:: GIVEN INFORMATION ::
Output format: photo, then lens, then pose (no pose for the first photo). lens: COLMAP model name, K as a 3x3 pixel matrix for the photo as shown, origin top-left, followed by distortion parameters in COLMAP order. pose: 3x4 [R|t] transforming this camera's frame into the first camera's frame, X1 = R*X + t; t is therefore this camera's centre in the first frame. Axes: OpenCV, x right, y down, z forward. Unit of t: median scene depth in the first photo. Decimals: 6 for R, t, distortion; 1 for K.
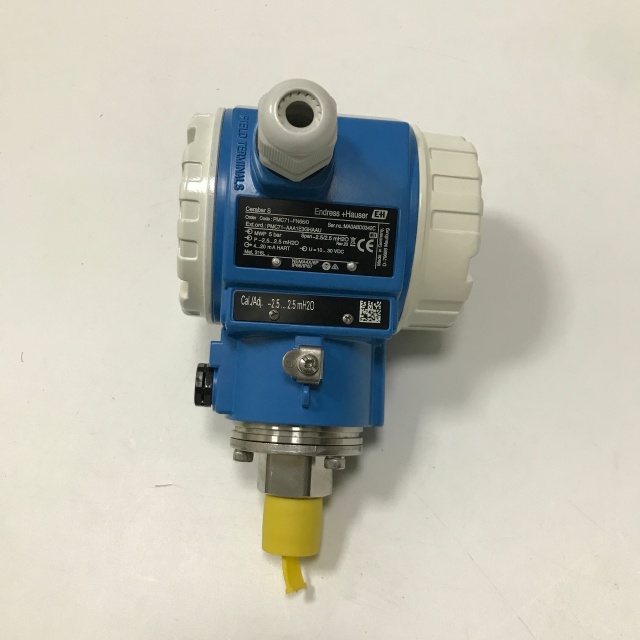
lens RADIAL K [[686.0, 0, 320.3], [0, 686.0, 310.6], [0, 0, 1]] dist [0.163483, -0.645928]
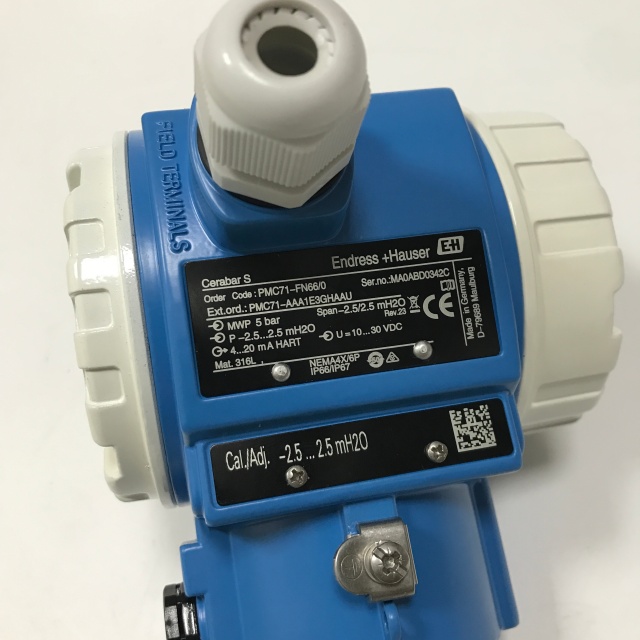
lens RADIAL K [[686.0, 0, 320.3], [0, 686.0, 310.6], [0, 0, 1]] dist [0.163483, -0.645928]
pose [[0.973794, -0.202870, 0.102810, -0.078209], [0.215160, 0.968238, -0.127367, -0.043609], [-0.073705, 0.146149, 0.986513, 0.483367]]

:: WORK INSTRUCTIONS ::
Retype every line of the listing above word for word, leaving out the pictures.

:: EXERCISE OUTPUT ::
Output format: photo, then lens, then pose (no pose for the first photo). lens: COLMAP model name, K as a 3x3 pixel matrix for the photo as shown, origin top-left, followed by distortion parameters in COLMAP order. pose: 3x4 [R|t] transforming this camera's frame into the first camera's frame, X1 = R*X + t; t is therefore this camera's centre in the first frame. Axes: OpenCV, x right, y down, z forward. Unit of t: median scene depth in the first photo. Decimals: 6 for R, t, distortion; 1 for K.
lens RADIAL K [[686.0, 0, 320.3], [0, 686.0, 310.6], [0, 0, 1]] dist [0.163483, -0.645928]
lens RADIAL K [[686.0, 0, 320.3], [0, 686.0, 310.6], [0, 0, 1]] dist [0.163483, -0.645928]
pose [[0.973794, -0.202870, 0.102810, -0.078209], [0.215160, 0.968238, -0.127367, -0.043609], [-0.073705, 0.146149, 0.986513, 0.483367]]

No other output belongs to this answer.